[Record set — start]
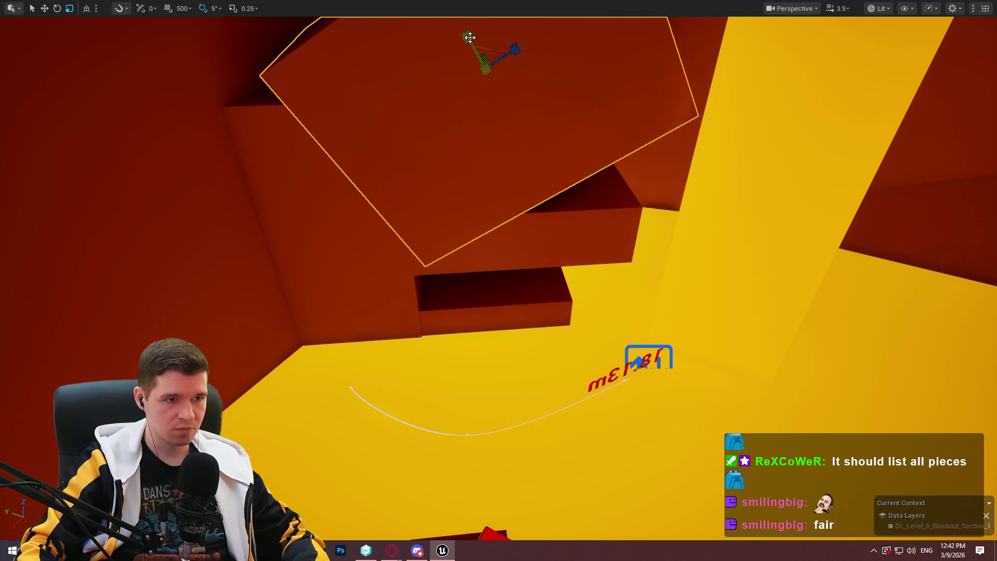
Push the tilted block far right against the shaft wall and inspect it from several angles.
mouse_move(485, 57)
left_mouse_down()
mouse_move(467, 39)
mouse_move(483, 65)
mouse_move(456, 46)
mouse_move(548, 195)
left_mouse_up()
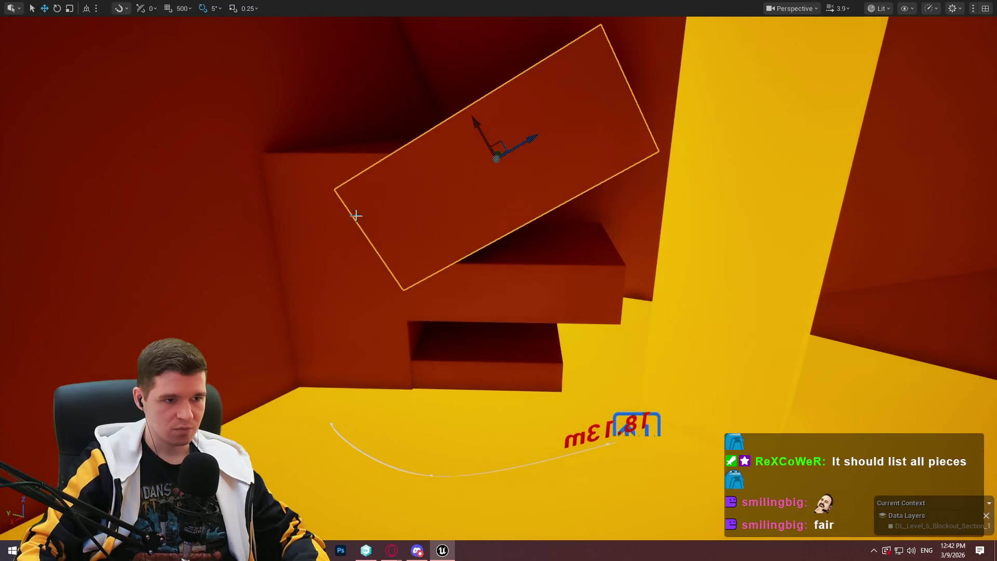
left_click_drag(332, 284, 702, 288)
[Record set — finish]
## Problem requirements
An exact copy of the lines from the one with "left_mouse_down()" through the end of the entries above, both included, is the whole answer. It contains no pictures.

## Worked solution
left_mouse_down()
mouse_move(467, 39)
mouse_move(483, 65)
mouse_move(456, 46)
mouse_move(548, 195)
left_mouse_up()
left_click_drag(332, 284, 702, 288)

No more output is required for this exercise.